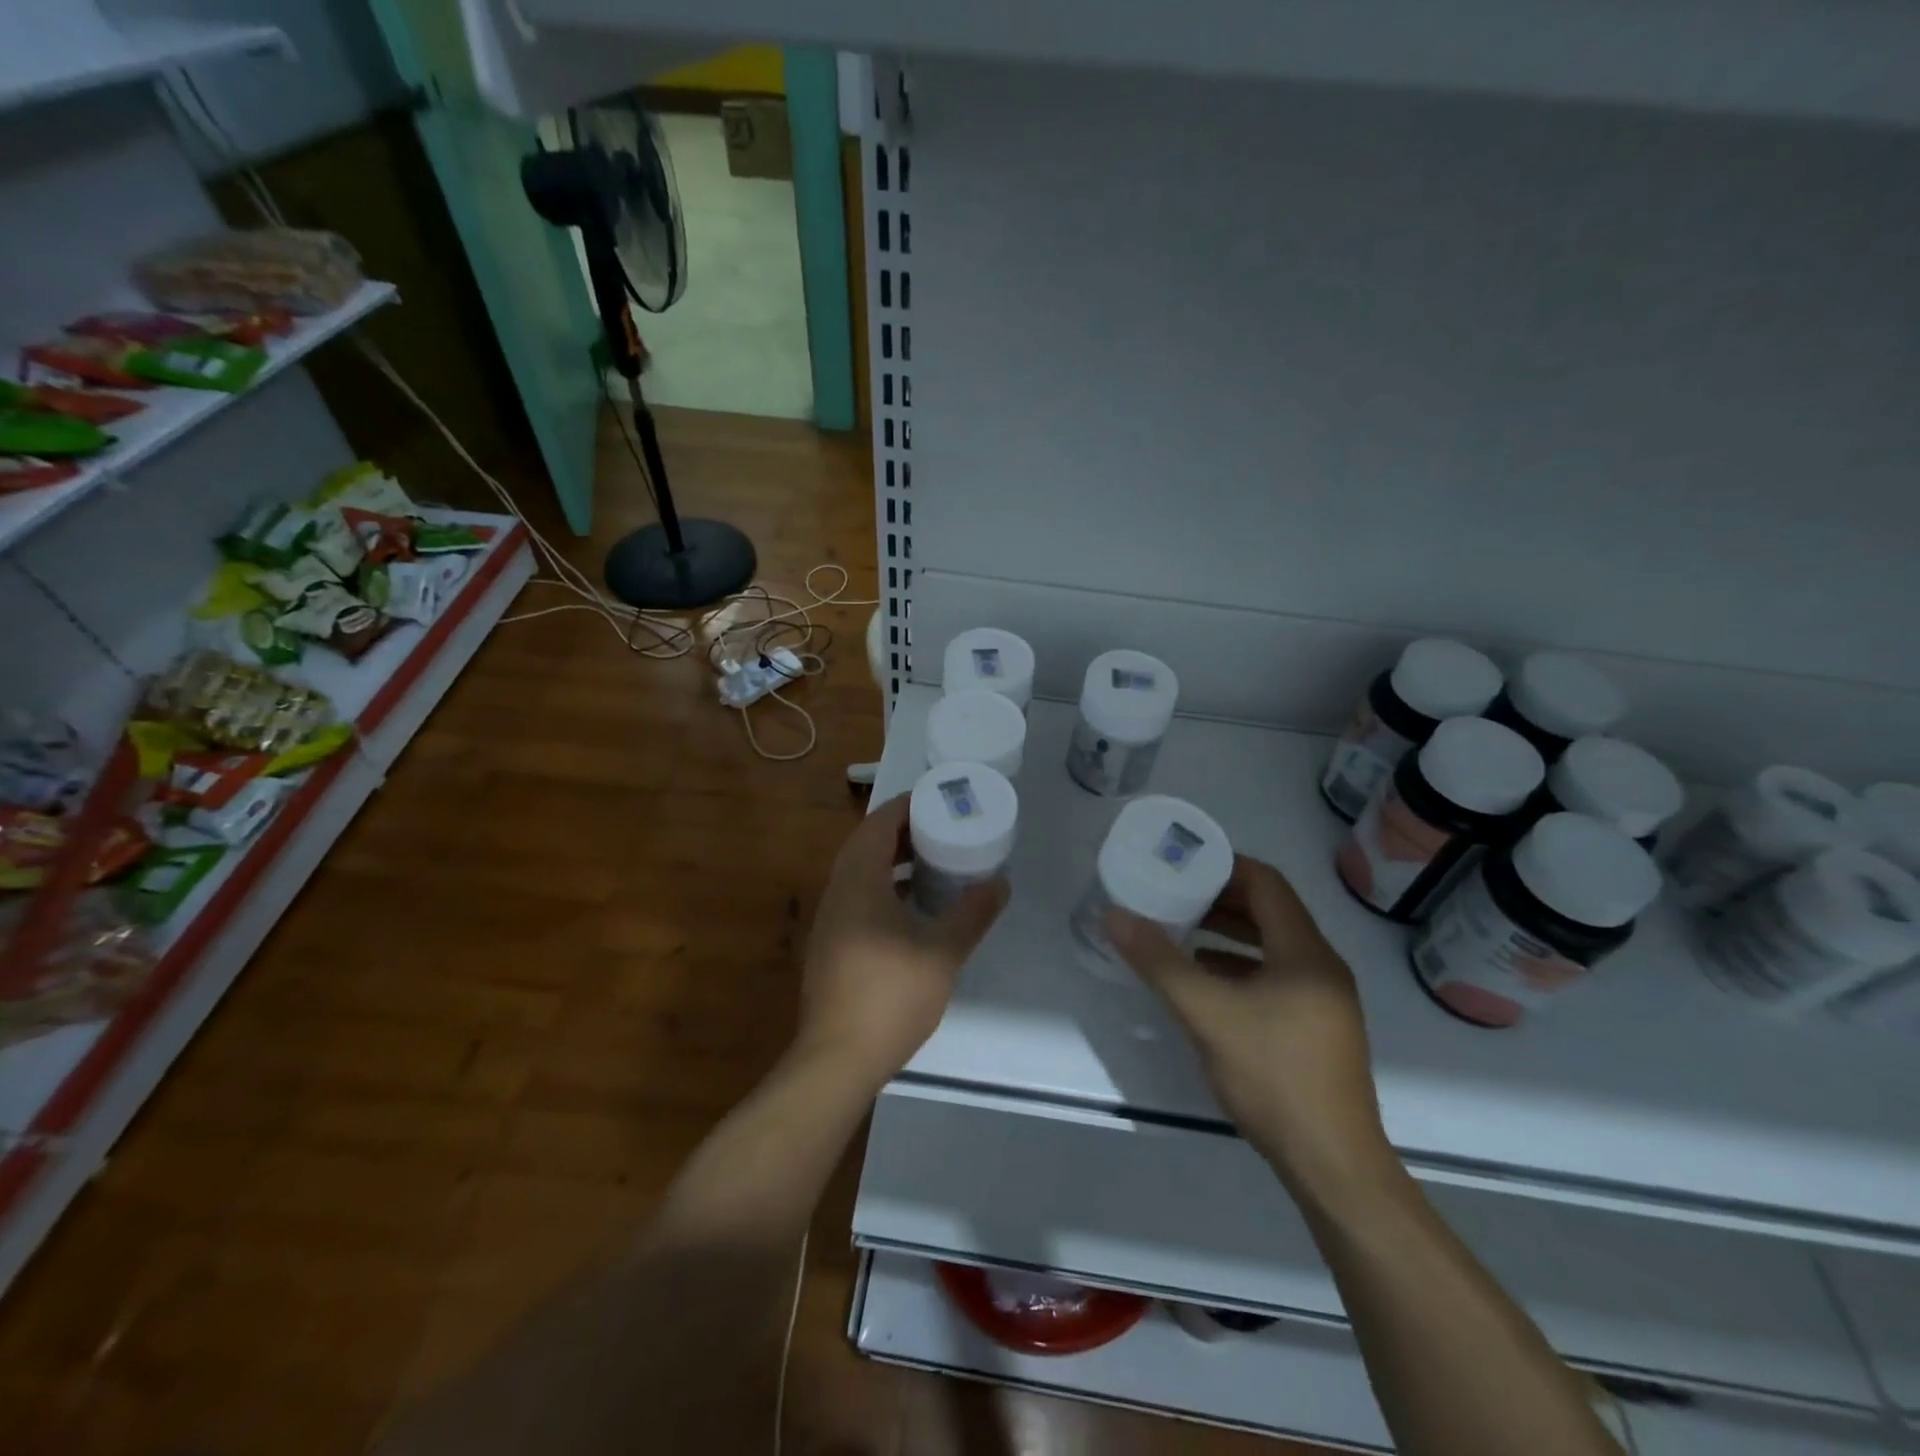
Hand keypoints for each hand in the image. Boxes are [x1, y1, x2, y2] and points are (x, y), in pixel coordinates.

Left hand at [797, 796, 1007, 1091]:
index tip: (939, 799)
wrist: (838, 1058)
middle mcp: (837, 891)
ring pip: (860, 872)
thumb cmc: (890, 995)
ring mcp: (830, 920)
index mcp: (859, 880)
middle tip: (943, 827)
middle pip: (867, 844)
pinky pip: (858, 897)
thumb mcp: (943, 951)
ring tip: (933, 860)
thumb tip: (1000, 883)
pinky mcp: (831, 944)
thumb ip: (973, 913)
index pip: (879, 823)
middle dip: (903, 831)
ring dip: (892, 860)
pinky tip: (912, 907)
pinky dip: (884, 887)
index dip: (908, 806)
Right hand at [1105, 854, 1397, 1203]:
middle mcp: (1321, 967)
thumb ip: (1160, 962)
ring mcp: (1323, 1001)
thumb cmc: (1273, 1076)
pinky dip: (1238, 967)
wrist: (1332, 1166)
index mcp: (1305, 952)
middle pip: (1270, 913)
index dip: (1224, 866)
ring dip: (1227, 934)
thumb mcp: (1207, 1014)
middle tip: (1172, 893)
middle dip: (1220, 899)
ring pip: (1271, 947)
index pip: (1267, 884)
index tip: (1182, 863)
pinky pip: (1274, 978)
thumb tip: (1116, 915)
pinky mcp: (1315, 1029)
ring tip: (1180, 931)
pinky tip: (1205, 982)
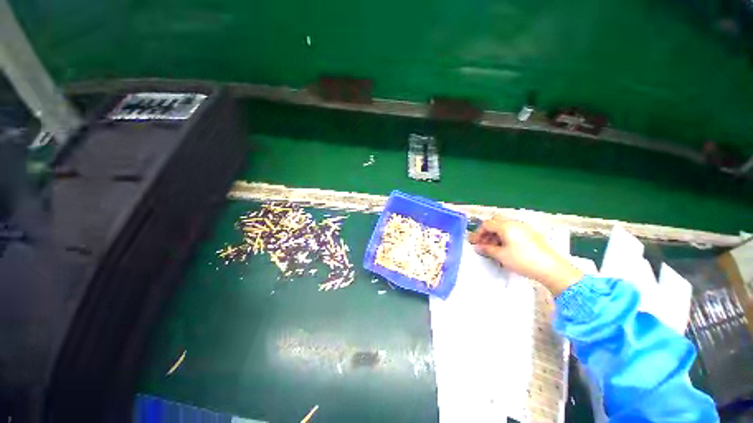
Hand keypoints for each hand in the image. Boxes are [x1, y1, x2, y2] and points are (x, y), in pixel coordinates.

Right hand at [468, 217, 582, 295]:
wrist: (551, 268)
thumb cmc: (523, 260)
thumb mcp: (501, 255)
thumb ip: (487, 249)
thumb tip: (477, 247)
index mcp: (506, 226)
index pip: (486, 224)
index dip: (478, 233)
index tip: (474, 243)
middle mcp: (514, 223)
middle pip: (495, 222)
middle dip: (487, 232)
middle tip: (483, 243)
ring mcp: (524, 228)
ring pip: (504, 226)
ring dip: (495, 234)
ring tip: (492, 247)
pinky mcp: (531, 234)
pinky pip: (513, 231)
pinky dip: (505, 236)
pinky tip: (505, 248)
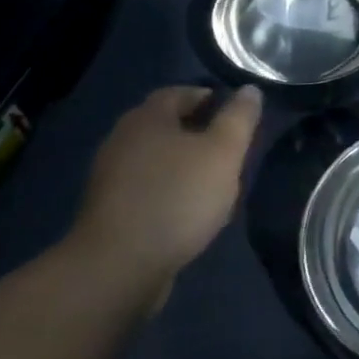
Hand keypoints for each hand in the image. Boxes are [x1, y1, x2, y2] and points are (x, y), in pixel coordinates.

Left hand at [70, 85, 261, 289]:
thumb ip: (239, 118)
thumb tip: (250, 90)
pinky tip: (187, 214)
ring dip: (183, 166)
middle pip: (167, 125)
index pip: (180, 92)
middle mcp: (123, 139)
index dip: (209, 98)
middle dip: (198, 133)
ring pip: (156, 160)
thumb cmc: (176, 198)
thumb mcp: (222, 153)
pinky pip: (146, 190)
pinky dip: (168, 193)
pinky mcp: (108, 212)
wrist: (117, 268)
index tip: (234, 115)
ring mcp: (110, 177)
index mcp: (147, 117)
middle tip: (228, 149)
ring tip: (213, 185)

◆ The task: Reproduce each line of the records exactly, and omit every picture.

◆ Expected answer:
Hand keypoints for each hand in the image. Boxes are [x1, y1, x2, y2] and points are (x, y), in pixel coordinates.

Left hand at [797, 796, 1007, 1091]:
index tip: (939, 799)
wrist: (838, 1058)
middle mcp: (837, 891)
ring pip: (860, 872)
thumb cmc: (890, 995)
ring mcp: (830, 920)
index mcp: (859, 880)
middle tip: (943, 827)
middle pip: (867, 844)
pinky pip: (858, 897)
thumb mcp: (943, 951)
ring tip: (933, 860)
thumb tip: (1000, 883)
pinky mcp: (831, 944)
thumb ip: (973, 913)
index pip: (879, 823)
middle dip: (903, 831)
ring dip: (892, 860)
pinky tip: (912, 907)
pinky dip: (884, 887)
index dip: (908, 806)
Right hand at [1105, 854, 1397, 1203]:
middle mcp: (1321, 967)
thumb ip: (1160, 962)
ring mcp: (1323, 1001)
thumb cmc: (1273, 1076)
pinky dip: (1238, 967)
wrist: (1332, 1166)
index mcp: (1305, 952)
middle pip: (1270, 913)
index dip: (1224, 866)
ring dip: (1227, 934)
thumb mcp: (1207, 1014)
middle tip: (1172, 893)
middle dip: (1220, 899)
ring pip: (1271, 947)
index pip: (1267, 884)
index tip: (1182, 863)
pinky pip: (1274, 978)
thumb tip: (1116, 915)
pinky mcp: (1315, 1029)
ring tip: (1180, 931)
pinky tip: (1205, 982)
Hand keypoints for each hand in the image. Boxes are [x1, y1, x2, y2] and points are (x, y), in pixel coordinates.

Right hand at [468, 217, 582, 295]:
wrist: (551, 268)
thumb cmc: (523, 260)
thumb mcp: (501, 255)
thumb ip: (487, 249)
thumb tip: (477, 247)
index mcp: (506, 226)
index pip: (486, 224)
index dip: (478, 233)
index tip: (474, 243)
middle mcp: (514, 223)
middle pip: (495, 222)
middle dip: (487, 232)
middle tip: (483, 243)
ring mcp: (524, 228)
ring pip: (504, 226)
ring dip: (495, 234)
ring tip: (492, 247)
pinky mcp: (531, 234)
pinky pip: (513, 231)
pinky dip: (505, 236)
pinky tip: (505, 248)
Hand keypoints for each hand in the image. Boxes are [x1, y1, x2, y2] and points are (x, y), in pixel coordinates.

Left hand at [70, 85, 261, 289]:
thumb ip: (239, 118)
thumb tip: (250, 90)
pinky tip: (187, 214)
ring dip: (183, 166)
middle pip: (167, 125)
index pip: (180, 92)
middle mcp: (123, 139)
index dip: (209, 98)
middle dip: (198, 133)
ring pip: (156, 160)
thumb cmc: (176, 198)
thumb mcp: (222, 153)
pinky pip: (146, 190)
pinky dip: (168, 193)
pinky mcp: (108, 212)
wrist: (117, 268)
index tip: (234, 115)
ring mcp: (110, 177)
index mcp: (147, 117)
middle tip: (228, 149)
ring tip: (213, 185)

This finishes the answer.